Determine how many lines below contain the word "RING", then state only that figure.

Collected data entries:
++++

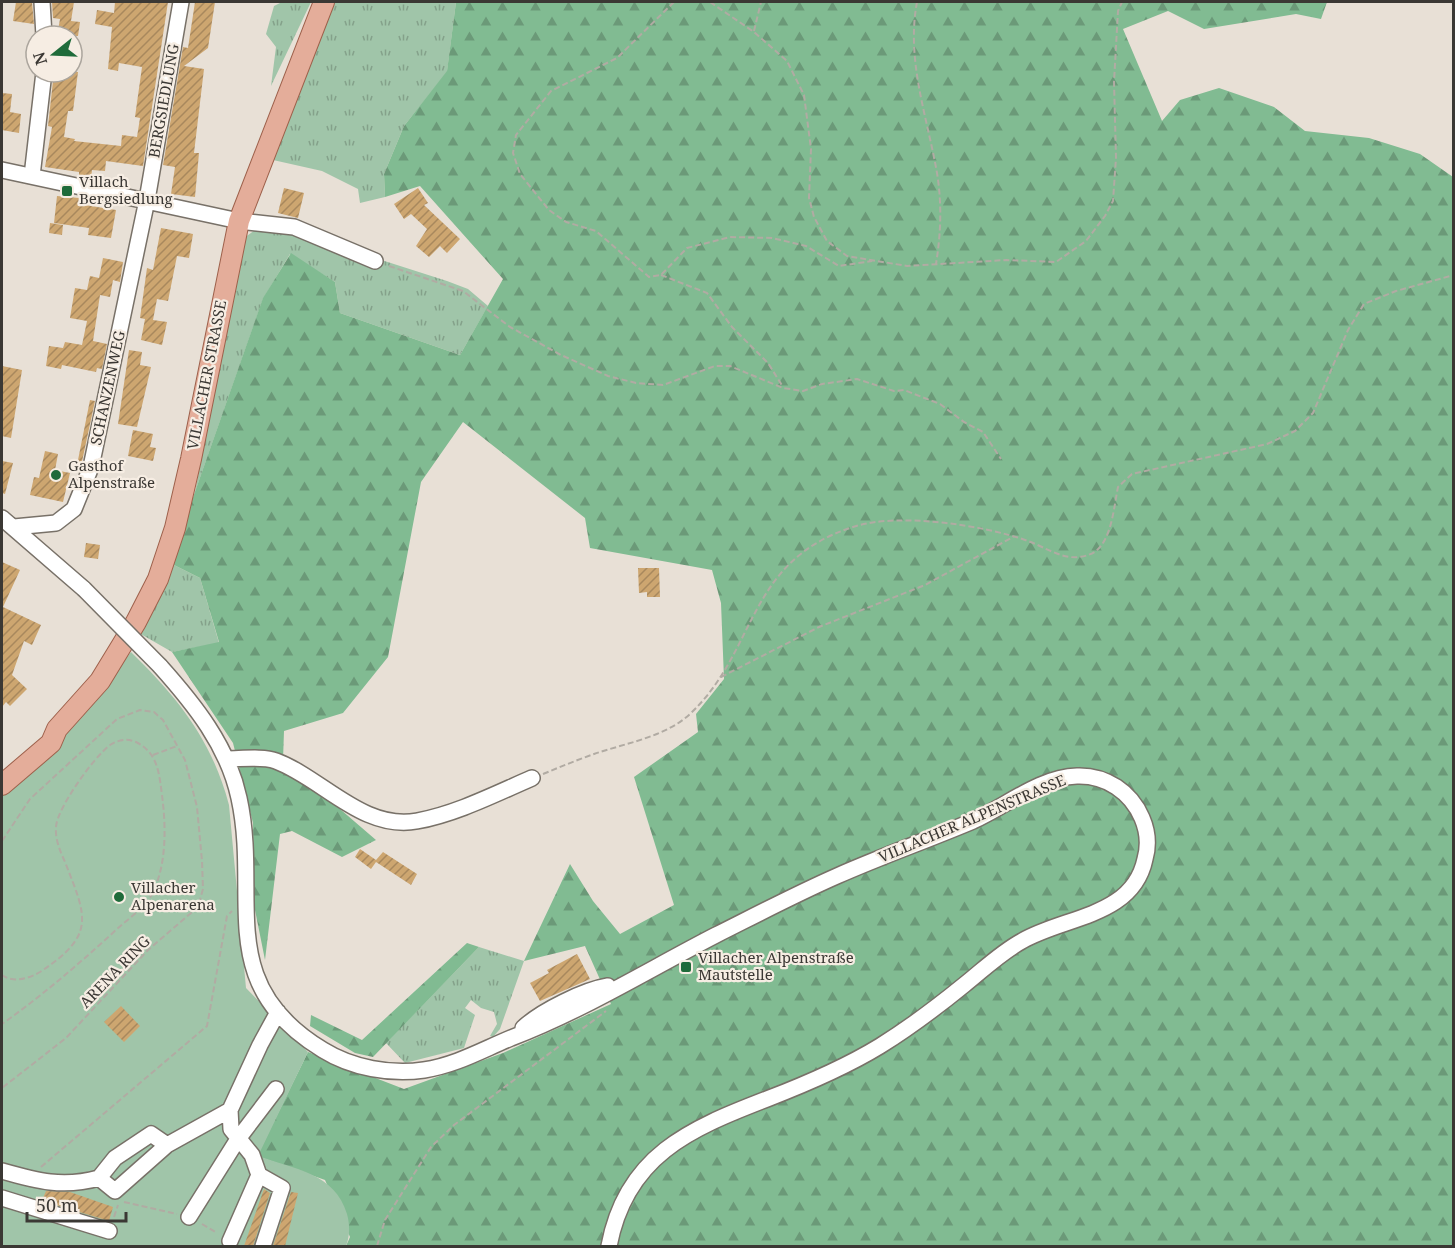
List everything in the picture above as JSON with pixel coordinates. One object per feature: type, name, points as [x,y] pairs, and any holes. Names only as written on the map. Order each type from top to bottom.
[{"type":"main road","name":"VILLACHER STRASSE","points":[[2,785],[51,743],[57,729],[100,681],[136,622],[158,579],[175,528],[191,459],[239,221],[324,2]]},
{"type":"main road","name":"VILLACHER STRASSE","points":[[2,770],[45,733],[57,729]]},
{"type":"street","points":[[42,2],[43,24]]},
{"type":"street","name":"BERGSIEDLUNG","points":[[147,200],[181,2]]},
{"type":"street","points":[[32,176],[43,84]]},
{"type":"street","points":[[2,170],[239,221],[294,227],[375,261]]},
{"type":"street","name":"SCHANZENWEG","points":[[8,523],[56,524],[74,509],[91,467],[147,200]]},
{"type":"street","name":"VILLACHER ALPENSTRASSE","points":[[8,523],[84,589],[160,666],[193,704],[226,759],[238,793],[245,832],[244,897],[247,946],[265,992],[278,1012],[295,1031],[329,1054],[387,1071],[421,1070],[445,1065],[528,1033],[807,890],[979,818],[1056,779],[1084,776],[1107,781],[1126,793],[1140,813],[1148,844],[1142,873],[1121,900],[1048,928],[1006,950],[926,1015],[853,1062],[726,1114],[670,1144],[650,1162],[621,1204],[609,1246]]},
{"type":"street","points":[[226,759],[275,761],[358,809],[384,819],[415,822],[471,804],[532,778]]},
{"type":"street","points":[[263,1246],[282,1188],[259,1175],[252,1155],[231,1129],[230,1110],[278,1012]]},
{"type":"street","points":[[189,1217],[238,1139],[276,1089]]},
{"type":"street","points":[[99,1178],[115,1191],[167,1145],[230,1110]]},
{"type":"street","points":[[2,1171],[28,1179],[74,1185],[99,1178],[115,1158],[151,1134],[167,1145]]},
{"type":"street","points":[[230,1241],[259,1175]]},
{"type":"street","points":[[2,1198],[111,1228]]},
{"type":"path","points":[[674,2],[617,58],[551,91],[516,135],[513,153],[520,174],[549,210],[566,222],[596,231],[649,277],[661,275],[707,293],[732,327],[768,363],[783,388]]},
{"type":"path","points":[[710,2],[754,32],[787,61],[804,95],[811,149],[809,198],[814,217],[827,241],[847,256],[907,266],[1006,260],[1056,262],[1086,241],[1106,216],[1113,201],[1116,158],[1114,82],[1119,11],[1122,2]]},
{"type":"path","points":[[754,32],[761,2]]},
{"type":"path","points":[[917,2],[912,28],[920,98],[937,173],[942,227],[936,264]]},
{"type":"path","points":[[661,275],[687,248],[730,237],[772,238],[806,246],[839,266],[875,261]]},
{"type":"path","points":[[375,261],[463,291],[510,327],[561,355],[608,376],[663,385],[715,366],[730,366],[783,388],[803,391],[822,384],[857,379],[894,391],[904,390],[940,404],[964,422],[983,432],[995,446],[1001,459]]},
{"type":"path","points":[[532,778],[593,754],[658,734],[690,715],[719,678],[766,590],[790,562],[822,538],[855,526],[900,521],[980,527],[1071,557],[1083,557],[1095,552],[1106,537],[1118,487],[1122,480],[1131,474],[1267,444],[1294,431],[1313,412],[1348,330],[1364,304],[1396,291],[1454,275]]},
{"type":"path","points":[[719,678],[819,627],[925,585],[1013,537]]},
{"type":"path","name":"ARENA RING","points":[[2,841],[30,799],[106,727],[130,712],[149,711],[159,716],[190,774],[198,816],[202,890],[198,907],[148,950],[66,1038],[2,1088]]},
{"type":"path","points":[[2,975],[14,980],[34,975],[75,943],[81,932],[80,903],[55,834],[59,813],[71,794],[111,744],[131,740],[148,749],[153,755],[177,746]]},
{"type":"path","name":"ARENA RING","points":[[2,1024],[43,995],[83,961],[143,906],[153,891],[163,854],[165,822],[157,764],[153,755]]},
{"type":"path","points":[[28,1179],[207,1026],[227,916],[244,897]]},
{"type":"path","points":[[376,1246],[385,1220],[431,1147],[454,1125],[614,1005]]},
{"type":"path","points":[[114,1199],[189,1217],[230,1241]]},
{"type":"path","points":[[111,1228],[117,1209]]},
{"type":"green space","points":[[282,2],[311,2],[271,86],[276,47],[266,34],[274,6]]},
{"type":"green space","points":[[334,2],[456,2],[447,72],[404,126],[384,174],[385,197],[360,203],[358,189],[322,171],[273,160]]},
{"type":"green space","points":[[456,2],[1327,2],[1321,19],[1296,14],[1204,29],[1168,11],[1123,29],[1162,121],[1180,100],[1219,88],[1274,107],[1305,131],[1369,138],[1420,154],[1453,177],[1453,1246],[346,1246],[350,1237],[325,1180],[257,1156],[308,1052],[404,1089],[503,1053],[611,1004],[585,946],[524,961],[570,864],[593,901],[620,934],[674,905],[634,777],[698,732],[696,714],[724,679],[721,603],[712,570],[590,548],[585,518],[463,422],[421,482],[388,657],[343,713],[284,731],[283,760],[376,840],[342,857],[292,831],[280,834],[265,960],[254,905],[253,823],[233,743],[172,652],[219,642],[200,578],[170,563],[263,298],[291,253],[335,282],[340,313],[460,355],[503,279],[420,186],[385,197],[384,174],[404,126],[447,71]]},
{"type":"green space","points":[[255,230],[294,232],[447,281],[468,289],[488,306],[460,355],[340,313],[335,282],[290,254],[263,299],[195,492],[244,238]]},
{"type":"green space","points":[[170,563],[200,578],[219,643],[172,652],[139,633]]},
{"type":"green space","name":"Villacher Alpenarena","points":[[131,652],[178,703],[203,740],[213,760],[229,805],[246,988],[308,1052],[258,1156],[312,1174],[333,1189],[341,1200],[348,1218],[349,1234],[346,1246],[2,1246],[2,789],[97,695]]},
{"type":"green space","points":[[467,943],[479,947],[373,1057],[355,1053],[310,1026],[311,1015],[362,1040]]},
{"type":"green space","points":[[479,947],[524,961],[500,1029],[493,1037],[490,1036],[497,1024],[494,1012],[481,1008],[471,1000],[465,1008],[475,1015],[464,1048],[405,1063],[386,1043]]},
{"type":"building","points":[[16,2],[32,2],[34,24],[13,21]]},
{"type":"building","points":[[52,2],[74,2],[71,21],[80,22],[80,24],[59,24],[60,19],[53,18]]},
{"type":"building","points":[[115,2],[168,2],[143,166],[106,161],[105,171],[92,170],[91,179],[79,177],[79,172],[45,167],[52,127],[48,126],[53,84],[76,84],[73,111],[68,111],[64,137],[75,139],[74,141],[121,146],[122,135],[137,137],[140,118],[135,117],[142,67],[119,63],[118,71],[108,69],[112,27],[95,24],[97,10],[114,13]]},
{"type":"building","points":[[195,2],[215,2],[208,48],[184,66],[204,69],[194,153],[199,153],[195,197],[171,194],[175,167],[163,165],[183,47],[188,48]]},
{"type":"building","points":[[2,93],[12,94],[10,112],[21,114],[19,133],[2,130]]},
{"type":"building","points":[[284,188],[304,193],[298,218],[278,213]]},
{"type":"building","points":[[418,188],[428,203],[424,205],[460,239],[447,253],[440,246],[429,257],[416,246],[427,229],[411,214],[404,219],[394,204]]},
{"type":"building","points":[[57,196],[79,198],[78,204],[116,210],[111,238],[88,235],[89,228],[54,223]]},
{"type":"building","points":[[50,223],[63,225],[62,235],[49,233]]},
{"type":"building","points":[[161,228],[193,234],[189,258],[177,256],[168,301],[157,299],[153,320],[167,322],[162,345],[141,340],[145,319],[140,318],[147,268],[153,270]]},
{"type":"building","points":[[103,258],[123,262],[120,282],[113,280],[110,297],[100,295],[93,341],[107,344],[102,369],[97,368],[96,372],[62,365],[61,369],[46,366],[49,346],[63,348],[65,342],[82,345],[87,321],[70,318],[75,288],[87,290],[90,276],[99,278]]},
{"type":"building","points":[[129,350],[142,352],[140,365],[151,367],[137,427],[118,424]]},
{"type":"building","points":[[2,366],[22,370],[11,438],[2,436]]},
{"type":"building","points":[[90,400],[95,401],[81,466],[77,465]]},
{"type":"building","points":[[133,430],[153,434],[150,447],[156,448],[153,461],[128,456]]},
{"type":"building","name":"Gasthof Alpenstraße","points":[[45,451],[58,454],[55,470],[70,473],[63,502],[30,495],[34,477],[39,478]]},
{"type":"building","points":[[2,461],[13,463],[5,494],[2,493]]},
{"type":"building","points":[[86,543],[100,545],[98,559],[84,557]]},
{"type":"building","points":[[2,562],[20,570],[3,607],[41,625],[32,645],[24,641],[12,675],[27,689],[10,706],[6,702],[2,707]]},
{"type":"building","points":[[638,568],[659,568],[660,597],[647,597],[647,592],[639,593]]},
{"type":"building","points":[[360,849],[376,860],[383,852],[417,874],[411,885],[376,862],[371,869],[355,857]]},
{"type":"building","points":[[577,954],[590,979],[540,1001],[530,983],[549,973],[547,970]]},
{"type":"building","points":[[121,1006],[140,1026],[124,1042],[104,1022]]},
{"type":"building","points":[[264,1189],[270,1193],[253,1246],[244,1246]]},
{"type":"building","points":[[46,1191],[70,1192],[113,1207],[109,1221],[53,1204],[54,1201],[43,1198]]},
{"type":"building","points":[[291,1192],[298,1193],[285,1246],[273,1246]]},
{"type":"place","name":"Villach Bergsiedlung","points":[[67,191]]},
{"type":"place","name":"Gasthof Alpenstraße","points":[[56,475]]},
{"type":"place","name":"Villacher Alpenarena","points":[[119,897]]},
{"type":"place","name":"Villacher Alpenstraße Mautstelle","points":[[686,967]]}]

++++

[RESULT FOR THIS TASK]
2